Now, though not quite as good as finding him a Phoenicianist (or whatever the proper term should be for those who seek signs of this civilisation in the West Country), this is still quite cheering. I have a fondness for quaint theories surrounding Shakespeare, including debates about the apocrypha (plays he might have written or co-written), books and things he may or may not have owned (such as his history book or, recently, his dictionary), and of course “the authorship question”. I was delighted to find a sturdy volume recently in which, instead of the usual suspects (Bacon, Oxford, or a circle of courtiers amusing themselves), a Russian scholar put forward the figure of the Earl of Rutland. There do not seem to be many other Rutlandians yet, but these things wax and wane. At first Bacon was very much in the ascendant but now Oxford is definitely more favoured.

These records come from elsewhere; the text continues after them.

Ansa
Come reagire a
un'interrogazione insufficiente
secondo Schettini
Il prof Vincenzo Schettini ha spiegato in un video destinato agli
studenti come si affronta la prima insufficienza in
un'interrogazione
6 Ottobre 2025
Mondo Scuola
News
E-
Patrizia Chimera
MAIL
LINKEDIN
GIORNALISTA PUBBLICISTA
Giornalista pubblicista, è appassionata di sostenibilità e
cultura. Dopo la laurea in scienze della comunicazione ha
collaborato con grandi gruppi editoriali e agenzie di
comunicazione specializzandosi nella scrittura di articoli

I should explain that my relish in such debates is not because I subscribe to any of the theories in particular, but because I enjoy literary eccentricity. I also have a small collection, I suppose it may be getting on for a dozen titles, of books which attempt to complete, or solve,
The Mystery of Edwin Drood. Some of these are written as novels, or as fictional continuations, whereas others are essays or monographs looking at the various theories that have been put forward, sometimes advancing a new one, or if not at least coming out in favour of one or another. The several questions the famously unfinished book prompt include: what did Dickens mean when he said he had “a very curious and new idea for my new story…a very strong one, though difficult to work”?; what is the significance of the opium den?; who is the stranger Dick Datchery, and what is he up to?; who are the Singhalese twins, Neville and Helena Landless, and what is their role?; and, of course, who murdered Edwin Drood?.
This is a very enjoyable game indeed. Many ingenious devices have been used to work out how Dickens meant the story to end. People have looked for clues in his letters or, more often, it must be said, between the lines of his letters. The illustrations to the frontispiece of the first edition have been minutely examined for clues, on the assumption that Dickens might have confided the denouement to the artist. The memoirs of Dickens’ family, friends and associates have been scoured for anything he might have said or hinted to them. Seances have been held to elicit the answer from Dickens’ restless spirit, and indeed a whole book was written which purported to have been dictated from beyond. The position is made more complicated, and disputatious, because Dickens himself clearly said he changed the plan for the story as he wrote it: so any early suggestions may have been superseded.
M.R. James also much enjoyed the Drood game and accompanied some fellow scholars to Rochester to look into it at the scene of the crime (if, indeed, there was a crime: even that is not quite certain). This is another example of “scholars on holiday” and in more than one way, taking time away from the cloister and common room to pit their wits against a perennial and in every sense endless mystery.